Влас Дорошевич

Из книги «Сахалин»

Дул порывистый, холодный, пронизывающий норд-вест, пароход кидало с бока на бок.

Я стоял на верхней палубе и всматривался в открывающиеся суровые, негостеприимные, скалистые, покрытые ещё снегом берега.

Первое впечатление было безотрадное, тяжёлое, гнетущее.

Словно какое-то чудовище, с покрытой буграми спиной, вытянулось, замерло и выжидает добычи.

– Вон место, где погибла «Кострома», – указывает мне капитан.

Я спускаюсь на нижнюю палубу.

Около иллюминаторов на палубе сменяются лица арестантов.

Смотрят, вглядываются в берега острова, где придётся кончать свой век.

Замечания краткие, мрачные:

– Сахалин!

– Зима ещё!

– Дай поглядеть!

– Не на что и глядеть. Всё под снегом.

Качка усиливается. Мы идем Лаперузовым проливом.

Налево – Крильонский маяк. Направо – кипят и пенятся валуны, покрывая «Камень Опасности». Впереди надвигается полоса льда. Льдины застилают весь горизонт.

Право, это звучит горькой насмешкой.

Провезти людей чуть не кругом света. Показать им мельком уголок земного рая – пышный, цветущий Цейлон, дать «взглянуть одним глазом» на Сингапур, этот роскошный, этот дивный, этот сказочный сад, что разросся в полутора градусах от экватора, дать полюбоваться на чудные, живописные берега Японии, при входе в Нагасаки, – на берега, от которых глаз не оторвёшь, для того, чтобы привезти после всего этого к скалистым, суровым берегам, покрытым снегами в половине апреля, в эту страну пурги, штормов, туманов, льдин, вьюг и сказать:

– Живите!
# # #
● Задание 1
Выпишите все реплики арестантов, которые приводятся в отрывке о Сахалине.
● Задание 2
Ответьте по отрывку о Сахалине на вопросы:
(a) Какой ветер дул, когда пароход подходил к острову?
(b) На какое место указал рассказчику капитан?
(c) Каким проливом шёл пароход?
● Задание 3
Продолжите отрывок о Сахалине после его последней фразы.
Приведённые далее записи взяты из другого источника.

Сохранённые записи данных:
# # #
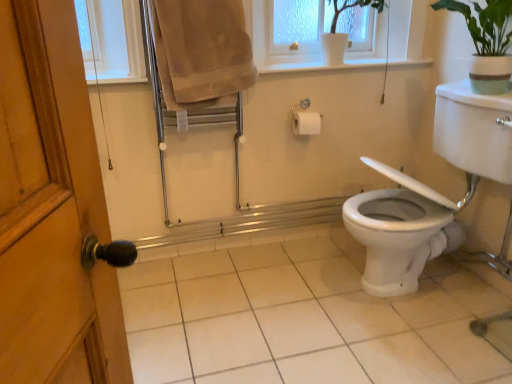
Question: Does beige cotton towel at upper center have a smaller size compared to white glossy sink at right?

Choices:
 (A) no
 (B) yes

Answer: (B)

Question: From the image's perspective, does beige cotton towel at upper center appear higher than white glossy sink at right?

Choices:
 (A) no
 (B) yes

Answer: (B)

Question: Considering the relative sizes of beige cotton towel at upper center and white glossy sink at right in the image provided, is beige cotton towel at upper center wider than white glossy sink at right?

Choices:
 (A) yes
 (B) no

Answer: (B)

Question: Considering the relative positions of beige cotton towel at upper center and white glossy sink at right in the image provided, is beige cotton towel at upper center in front of white glossy sink at right?

Choices:
 (A) no
 (B) yes

Answer: (A)

Question: Is beige cotton towel at upper center turned away from white glossy sink at right?

Choices:
 (A) no
 (B) yes

Answer: (A)

Question: Considering the positions of beige cotton towel at upper center and white glossy sink at right in the image, is beige cotton towel at upper center taller or shorter than white glossy sink at right?

Choices:
 (A) tall
 (B) short

Answer: (B)

Question: In terms of width, does beige cotton towel at upper center look wider or thinner when compared to white glossy sink at right?

Choices:
 (A) wide
 (B) thin

Answer: (B)

Question: Considering their positions, is beige cotton towel at upper center located in front of or behind white glossy sink at right?

Choices:
 (A) behind
 (B) front

Answer: (A)

Question: From a real-world perspective, is beige cotton towel at upper center physically located above or below white glossy sink at right?

Choices:
 (A) above
 (B) below

Answer: (A)

Question: Looking at the image, does white ceramic pot at upper center seem bigger or smaller compared to beige cotton towel at upper center?

Choices:
 (A) big
 (B) small

Answer: (B)

Question: In the image, is white ceramic pot at upper center positioned in front of or behind beige cotton towel at upper center?

Choices:
 (A) behind
 (B) front

Answer: (A)

Question: Choose the correct answer: Is white ceramic pot at upper center inside beige cotton towel at upper center or outside it?

Choices:
 (A) outside
 (B) inside

Answer: (A)

Question: From a real-world perspective, is white ceramic pot at upper center physically located above or below beige cotton towel at upper center?

Choices:
 (A) below
 (B) above

Answer: (B)

Question: In terms of height, does white glossy sink at right look taller or shorter compared to beige cotton towel at upper center?

Choices:
 (A) short
 (B) tall

Answer: (B)

Question: In the image, is white glossy sink at right positioned in front of or behind beige cotton towel at upper center?

Choices:
 (A) front
 (B) behind

Answer: (A)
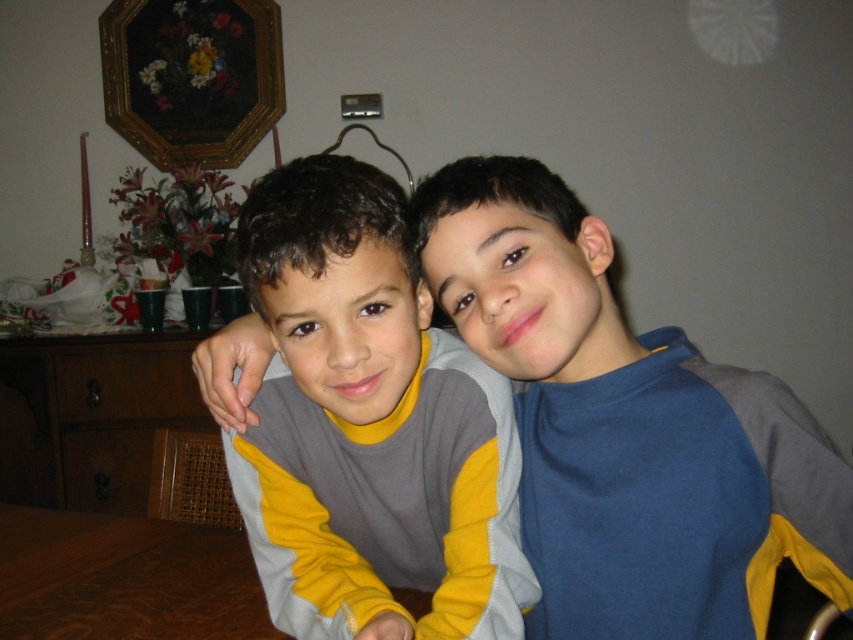
You are a photographer holding a camera and standing in front of the wooden table at lower left. You want to take a photo of the table. Can you step back to a distance of 40 inches from the table to get a wider shot?

The wooden table at lower left and camera are currently 37.23 inches apart. To step back to 40 inches, you need to move an additional 2.77 inches away from the table.

You are standing in the room where the two boys are sitting. You want to place a small gift between the two points marked as point [151,600] and point [213,166]. Based on their positions, which point is closer to you, and where should you place the gift to ensure it is between them?

Point [151,600] is in front of point [213,166]. To place the gift between them, you should position it closer to point [151,600] since it is nearer to you.

You are taking a photo of two boys sitting on a wooden cabinet with a floral arrangement. You notice two points marked at coordinates point (317,182) and point (170,164). Which point is closer to the camera?

Point (317,182) is closer to the camera than point (170,164).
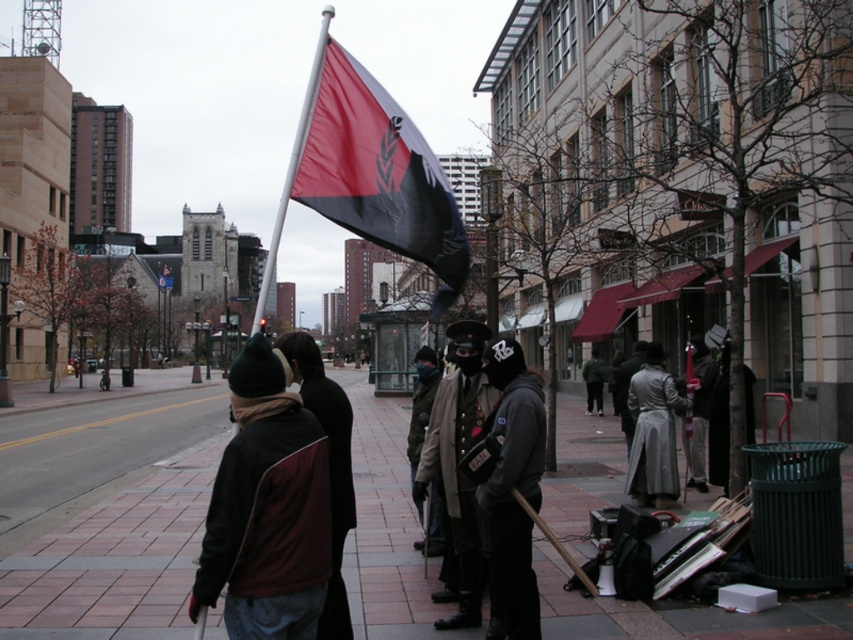
You are a photographer standing in the crowd and want to take a photo of both point (479, 426) and point (335, 490). Which point is closer to you?

Point (479, 426) is closer to you because it is further to the viewer than point (335, 490).

You are a photographer trying to capture the protest scene. You notice the black matte flag at center and the silver metallic flag pole at upper center. Which object has a smaller width when viewed from your camera angle?

The black matte flag at center has a smaller width than the silver metallic flag pole at upper center according to the description.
# # #
● Ответ 1
– Сахалин!
– Зима ещё!
– Дай поглядеть!
– Не на что и глядеть. Всё под снегом.

● Ответ 2
(a) Порывистый, холодный, пронизывающий норд-вест.
(b) На место, где погибла «Кострома».
(c) Лаперузовым проливом.

● Ответ 3
Сахалин…

– «Кругом – вода, а в середине – беда!» «Кругом – море, а в середине – горе!» – как зовут его каторжные.

– Остров отчаяния. Остров бесправия. Мёртвый остров! – как называют его служащие на Сахалине.

Остров-тюрьма.

Если вы взглянете на карту Азии, то увидите в правом уголке вытянувшееся вдоль берега, действительно, что-то похожее на чудовище, раскрывшее пасть и словно готовое проглотить лежащий напротив Мацмай.

И крутые паденья угольных пластов и зигзагообразные, ломаные линии обнажённых слоёв угольного сланца, – всё говорит, что здесь происходила когда-то великая революция.

Извивалась спина «чудовища». Гигантскими волнами колебалась земля. Волны шли с северо-востока на юго-запад.

Недаром сахалинские горы похожи, действительно, на огромные застывшие волны, а долины – или «пади», как их здесь называют по-сибирски, – напоминают собою пропасти, что разверзаются между волнами во время урагана.

Ураган кончен. Чудовище стихло и лишь по временам слегка вздрагивает – то там, то здесь.

Это – остров-нелюдим.

Он отделён от земли Татарским проливом, самым вспыльчивым, самым буйным, своенравным, злобным проливом в мире.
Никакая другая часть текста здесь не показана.